Can I work around this without patching?

Temporarily, yes. You can restrict network access to function registration endpoints using firewalls or API gateway policies, disable dynamic registration if not operationally required, and implement strict memory limits at the JVM or container level to trigger controlled failures instead of cascading crashes. However, patching is the proper fix.

How do I know if I'm running a vulnerable version?

Check your Spring Cloud Function version in your build configuration (pom.xml or build.gradle) or at runtime using Spring Boot Actuator endpoints. Compare your version against the vulnerable ranges: 3.2.x before 3.2.16, 4.1.x before 4.1.10, 4.2.x before 4.2.6, 4.3.x before 4.3.3, and 5.0.x before 5.0.2. If you match any of these, update immediately.

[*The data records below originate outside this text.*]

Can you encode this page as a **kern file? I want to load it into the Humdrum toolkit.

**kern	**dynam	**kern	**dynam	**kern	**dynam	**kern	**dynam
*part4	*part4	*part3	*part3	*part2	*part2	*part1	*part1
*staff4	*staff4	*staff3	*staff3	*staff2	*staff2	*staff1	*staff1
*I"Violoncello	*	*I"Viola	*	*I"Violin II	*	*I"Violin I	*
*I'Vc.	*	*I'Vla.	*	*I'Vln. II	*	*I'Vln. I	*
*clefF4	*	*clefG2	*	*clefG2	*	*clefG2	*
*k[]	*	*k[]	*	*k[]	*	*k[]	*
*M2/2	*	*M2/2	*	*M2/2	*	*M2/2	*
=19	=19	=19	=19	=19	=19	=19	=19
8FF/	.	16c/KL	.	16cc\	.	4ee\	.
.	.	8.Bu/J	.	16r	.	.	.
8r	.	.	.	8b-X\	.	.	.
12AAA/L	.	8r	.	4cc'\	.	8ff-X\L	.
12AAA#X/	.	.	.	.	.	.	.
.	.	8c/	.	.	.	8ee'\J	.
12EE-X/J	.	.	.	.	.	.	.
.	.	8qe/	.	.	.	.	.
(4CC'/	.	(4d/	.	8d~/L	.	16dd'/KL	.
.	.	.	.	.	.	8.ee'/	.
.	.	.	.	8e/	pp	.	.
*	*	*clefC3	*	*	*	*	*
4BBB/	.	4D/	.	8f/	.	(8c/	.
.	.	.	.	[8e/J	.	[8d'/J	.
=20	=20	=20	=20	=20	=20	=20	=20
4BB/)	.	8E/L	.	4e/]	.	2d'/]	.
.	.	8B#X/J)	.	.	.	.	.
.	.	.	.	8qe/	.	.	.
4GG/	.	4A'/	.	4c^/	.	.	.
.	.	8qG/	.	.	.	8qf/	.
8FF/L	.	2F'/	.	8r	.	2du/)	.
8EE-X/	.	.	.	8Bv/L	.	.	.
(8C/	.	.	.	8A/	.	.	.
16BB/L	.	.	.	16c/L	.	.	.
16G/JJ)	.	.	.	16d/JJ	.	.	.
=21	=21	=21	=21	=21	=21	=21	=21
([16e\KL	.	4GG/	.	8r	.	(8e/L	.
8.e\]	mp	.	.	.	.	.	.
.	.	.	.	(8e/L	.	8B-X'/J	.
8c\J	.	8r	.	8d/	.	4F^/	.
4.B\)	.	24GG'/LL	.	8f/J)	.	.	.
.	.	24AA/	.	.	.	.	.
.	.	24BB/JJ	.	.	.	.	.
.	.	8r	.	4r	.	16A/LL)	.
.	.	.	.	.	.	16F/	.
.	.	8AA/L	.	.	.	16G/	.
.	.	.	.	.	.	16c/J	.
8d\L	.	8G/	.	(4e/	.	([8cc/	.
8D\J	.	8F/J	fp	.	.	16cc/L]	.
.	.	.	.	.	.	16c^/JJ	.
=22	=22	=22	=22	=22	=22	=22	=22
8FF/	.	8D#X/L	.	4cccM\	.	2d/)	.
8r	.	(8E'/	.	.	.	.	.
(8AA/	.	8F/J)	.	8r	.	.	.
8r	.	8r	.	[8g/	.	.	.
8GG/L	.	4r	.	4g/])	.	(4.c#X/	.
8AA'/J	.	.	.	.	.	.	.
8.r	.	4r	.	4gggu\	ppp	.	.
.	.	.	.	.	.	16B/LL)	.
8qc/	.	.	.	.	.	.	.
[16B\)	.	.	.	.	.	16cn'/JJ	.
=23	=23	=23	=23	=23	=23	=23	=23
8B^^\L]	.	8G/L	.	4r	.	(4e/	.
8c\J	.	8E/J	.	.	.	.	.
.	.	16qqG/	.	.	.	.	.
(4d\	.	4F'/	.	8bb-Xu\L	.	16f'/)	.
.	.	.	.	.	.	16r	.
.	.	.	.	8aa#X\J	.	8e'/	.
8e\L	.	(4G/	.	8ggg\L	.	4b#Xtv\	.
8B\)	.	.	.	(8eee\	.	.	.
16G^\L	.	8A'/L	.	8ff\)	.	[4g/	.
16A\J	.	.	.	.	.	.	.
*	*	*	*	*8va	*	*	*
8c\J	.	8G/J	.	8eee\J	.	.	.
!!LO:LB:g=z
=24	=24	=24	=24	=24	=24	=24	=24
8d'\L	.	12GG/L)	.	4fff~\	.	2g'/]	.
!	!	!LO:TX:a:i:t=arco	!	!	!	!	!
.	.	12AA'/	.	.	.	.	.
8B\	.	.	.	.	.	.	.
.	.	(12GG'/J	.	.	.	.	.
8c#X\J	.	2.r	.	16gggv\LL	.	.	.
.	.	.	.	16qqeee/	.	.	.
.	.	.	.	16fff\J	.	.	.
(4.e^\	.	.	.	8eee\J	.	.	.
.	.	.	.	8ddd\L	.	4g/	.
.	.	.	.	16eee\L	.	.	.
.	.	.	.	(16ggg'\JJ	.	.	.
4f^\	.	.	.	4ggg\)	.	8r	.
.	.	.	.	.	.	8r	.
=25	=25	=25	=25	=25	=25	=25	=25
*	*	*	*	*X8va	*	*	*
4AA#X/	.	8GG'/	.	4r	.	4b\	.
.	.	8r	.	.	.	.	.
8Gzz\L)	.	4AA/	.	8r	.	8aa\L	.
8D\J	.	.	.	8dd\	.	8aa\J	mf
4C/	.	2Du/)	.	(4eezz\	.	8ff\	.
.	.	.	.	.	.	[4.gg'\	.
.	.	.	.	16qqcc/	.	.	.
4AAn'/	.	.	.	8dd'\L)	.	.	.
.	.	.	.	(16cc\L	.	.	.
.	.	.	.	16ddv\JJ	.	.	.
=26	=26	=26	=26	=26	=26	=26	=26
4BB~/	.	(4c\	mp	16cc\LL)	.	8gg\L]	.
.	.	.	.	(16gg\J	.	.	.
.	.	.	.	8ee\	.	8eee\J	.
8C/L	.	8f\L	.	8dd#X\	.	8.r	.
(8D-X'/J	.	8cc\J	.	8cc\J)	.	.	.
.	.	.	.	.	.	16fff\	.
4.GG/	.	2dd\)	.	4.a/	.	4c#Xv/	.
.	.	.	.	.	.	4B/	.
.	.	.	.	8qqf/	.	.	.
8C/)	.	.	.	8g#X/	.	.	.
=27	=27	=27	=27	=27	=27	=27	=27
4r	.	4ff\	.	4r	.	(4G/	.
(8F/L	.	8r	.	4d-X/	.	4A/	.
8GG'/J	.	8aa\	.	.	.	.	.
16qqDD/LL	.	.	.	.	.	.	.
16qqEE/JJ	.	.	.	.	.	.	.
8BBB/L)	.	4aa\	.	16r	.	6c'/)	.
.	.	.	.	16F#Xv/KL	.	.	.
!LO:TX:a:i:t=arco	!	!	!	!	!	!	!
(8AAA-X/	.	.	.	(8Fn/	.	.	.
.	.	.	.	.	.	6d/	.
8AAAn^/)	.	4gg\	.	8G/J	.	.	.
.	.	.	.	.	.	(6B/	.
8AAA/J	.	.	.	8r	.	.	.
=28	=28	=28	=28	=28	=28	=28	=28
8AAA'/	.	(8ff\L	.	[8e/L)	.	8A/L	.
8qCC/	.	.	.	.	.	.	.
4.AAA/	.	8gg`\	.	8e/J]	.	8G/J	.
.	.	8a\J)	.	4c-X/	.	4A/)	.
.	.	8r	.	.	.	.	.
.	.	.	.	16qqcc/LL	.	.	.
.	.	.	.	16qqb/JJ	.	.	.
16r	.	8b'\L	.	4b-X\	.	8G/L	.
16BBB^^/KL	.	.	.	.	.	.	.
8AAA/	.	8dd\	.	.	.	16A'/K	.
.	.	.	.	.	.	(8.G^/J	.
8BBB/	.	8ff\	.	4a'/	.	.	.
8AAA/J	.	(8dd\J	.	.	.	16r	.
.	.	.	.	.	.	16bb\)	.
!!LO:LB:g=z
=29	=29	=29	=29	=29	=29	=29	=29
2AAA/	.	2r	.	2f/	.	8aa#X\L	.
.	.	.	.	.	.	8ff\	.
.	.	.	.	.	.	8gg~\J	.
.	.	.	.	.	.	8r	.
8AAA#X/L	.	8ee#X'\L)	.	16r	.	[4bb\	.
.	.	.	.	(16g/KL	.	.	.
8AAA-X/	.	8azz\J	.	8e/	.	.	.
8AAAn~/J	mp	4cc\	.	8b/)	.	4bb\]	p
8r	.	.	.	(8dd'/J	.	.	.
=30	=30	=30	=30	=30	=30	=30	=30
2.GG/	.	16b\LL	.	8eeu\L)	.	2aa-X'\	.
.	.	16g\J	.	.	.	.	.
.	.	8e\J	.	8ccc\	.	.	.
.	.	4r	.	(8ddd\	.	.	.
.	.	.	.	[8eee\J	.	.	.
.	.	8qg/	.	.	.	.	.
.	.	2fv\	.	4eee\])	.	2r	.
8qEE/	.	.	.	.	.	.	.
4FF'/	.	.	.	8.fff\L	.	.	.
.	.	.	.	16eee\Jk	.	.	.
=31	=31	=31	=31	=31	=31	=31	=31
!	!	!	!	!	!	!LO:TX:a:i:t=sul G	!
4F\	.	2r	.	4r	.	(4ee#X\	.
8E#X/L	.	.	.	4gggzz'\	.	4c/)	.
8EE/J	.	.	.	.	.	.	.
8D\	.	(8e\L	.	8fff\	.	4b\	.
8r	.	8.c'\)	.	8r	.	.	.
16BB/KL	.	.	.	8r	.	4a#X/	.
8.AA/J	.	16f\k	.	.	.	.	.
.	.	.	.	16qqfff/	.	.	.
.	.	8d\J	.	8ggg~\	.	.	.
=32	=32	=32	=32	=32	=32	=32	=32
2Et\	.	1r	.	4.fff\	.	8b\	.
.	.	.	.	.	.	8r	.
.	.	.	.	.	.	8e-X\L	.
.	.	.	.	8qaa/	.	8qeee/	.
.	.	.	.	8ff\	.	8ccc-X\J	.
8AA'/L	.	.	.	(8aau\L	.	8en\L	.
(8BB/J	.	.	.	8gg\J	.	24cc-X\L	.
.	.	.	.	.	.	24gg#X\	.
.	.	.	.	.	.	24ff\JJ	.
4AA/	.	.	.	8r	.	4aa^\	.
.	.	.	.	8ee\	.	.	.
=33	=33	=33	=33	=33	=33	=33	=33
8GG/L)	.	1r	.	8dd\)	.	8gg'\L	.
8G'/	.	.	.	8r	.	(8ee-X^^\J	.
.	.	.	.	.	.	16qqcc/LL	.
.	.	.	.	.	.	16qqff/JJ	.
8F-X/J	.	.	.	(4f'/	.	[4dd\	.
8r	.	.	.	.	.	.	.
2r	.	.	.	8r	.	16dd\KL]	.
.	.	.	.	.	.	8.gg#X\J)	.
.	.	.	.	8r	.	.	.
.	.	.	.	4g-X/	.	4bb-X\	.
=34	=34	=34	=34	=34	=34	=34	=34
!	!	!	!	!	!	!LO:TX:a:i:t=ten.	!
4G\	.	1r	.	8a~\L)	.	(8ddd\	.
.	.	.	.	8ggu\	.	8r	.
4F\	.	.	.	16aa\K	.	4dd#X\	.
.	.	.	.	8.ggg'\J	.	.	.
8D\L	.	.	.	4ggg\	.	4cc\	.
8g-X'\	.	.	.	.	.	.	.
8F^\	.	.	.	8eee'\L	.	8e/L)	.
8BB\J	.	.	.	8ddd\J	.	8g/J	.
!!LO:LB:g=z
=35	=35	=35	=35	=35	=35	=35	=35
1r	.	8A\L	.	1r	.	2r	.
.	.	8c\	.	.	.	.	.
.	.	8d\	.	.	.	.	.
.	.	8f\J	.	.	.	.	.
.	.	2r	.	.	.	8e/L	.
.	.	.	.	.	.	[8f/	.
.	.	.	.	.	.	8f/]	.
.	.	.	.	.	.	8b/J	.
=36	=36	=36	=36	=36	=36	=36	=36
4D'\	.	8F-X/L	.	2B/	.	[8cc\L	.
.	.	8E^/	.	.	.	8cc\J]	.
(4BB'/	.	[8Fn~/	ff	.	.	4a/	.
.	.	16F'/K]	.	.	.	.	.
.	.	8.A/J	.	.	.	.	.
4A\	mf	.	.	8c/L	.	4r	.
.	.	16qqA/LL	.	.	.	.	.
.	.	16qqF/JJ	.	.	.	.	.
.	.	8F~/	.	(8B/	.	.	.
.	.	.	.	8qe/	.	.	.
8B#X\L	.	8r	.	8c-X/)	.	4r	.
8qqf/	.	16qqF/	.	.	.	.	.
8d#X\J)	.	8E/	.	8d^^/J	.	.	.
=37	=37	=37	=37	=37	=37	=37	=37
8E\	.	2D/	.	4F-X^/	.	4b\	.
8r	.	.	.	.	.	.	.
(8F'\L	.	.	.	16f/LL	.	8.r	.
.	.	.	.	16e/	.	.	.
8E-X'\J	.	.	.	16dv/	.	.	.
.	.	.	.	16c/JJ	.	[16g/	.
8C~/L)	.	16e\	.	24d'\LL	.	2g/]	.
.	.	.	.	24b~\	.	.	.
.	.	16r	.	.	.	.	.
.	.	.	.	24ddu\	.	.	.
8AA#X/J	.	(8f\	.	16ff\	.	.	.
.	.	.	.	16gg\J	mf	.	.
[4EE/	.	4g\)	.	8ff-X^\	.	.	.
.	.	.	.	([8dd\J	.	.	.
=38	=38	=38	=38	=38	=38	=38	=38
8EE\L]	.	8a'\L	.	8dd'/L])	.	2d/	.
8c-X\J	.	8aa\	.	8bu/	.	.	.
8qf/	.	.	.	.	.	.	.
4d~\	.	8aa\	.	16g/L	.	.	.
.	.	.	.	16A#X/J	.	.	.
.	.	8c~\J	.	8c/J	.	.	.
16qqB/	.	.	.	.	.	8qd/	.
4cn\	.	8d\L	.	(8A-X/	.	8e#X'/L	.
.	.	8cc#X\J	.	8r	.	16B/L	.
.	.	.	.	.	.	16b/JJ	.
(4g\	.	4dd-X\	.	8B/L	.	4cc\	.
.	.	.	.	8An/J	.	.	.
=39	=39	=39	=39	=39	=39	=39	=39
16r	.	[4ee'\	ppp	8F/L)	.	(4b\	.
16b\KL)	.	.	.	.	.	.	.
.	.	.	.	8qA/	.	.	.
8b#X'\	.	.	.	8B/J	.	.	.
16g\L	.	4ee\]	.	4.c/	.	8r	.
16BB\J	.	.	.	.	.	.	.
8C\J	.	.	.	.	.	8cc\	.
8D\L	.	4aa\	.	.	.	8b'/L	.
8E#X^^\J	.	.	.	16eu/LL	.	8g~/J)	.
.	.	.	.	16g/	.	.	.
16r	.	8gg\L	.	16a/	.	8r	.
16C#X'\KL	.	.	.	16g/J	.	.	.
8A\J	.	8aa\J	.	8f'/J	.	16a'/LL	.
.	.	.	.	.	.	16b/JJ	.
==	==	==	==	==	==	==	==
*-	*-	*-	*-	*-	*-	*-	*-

This analysis is provided for informational purposes and reflects the state of publicly available information as of the publication date. Security assessments are context-dependent; your organization's actual risk may vary based on deployment topology, access controls, and operational practices. Always verify patch availability and compatibility in your specific environment before applying updates. Consult VMware's official security advisory for the most current guidance, and engage your security team for organization-specific remediation planning. Source: NVD (public-domain), retrieved 2026-07-07. Analysis generated by SEC.co (claude-haiku-4-5).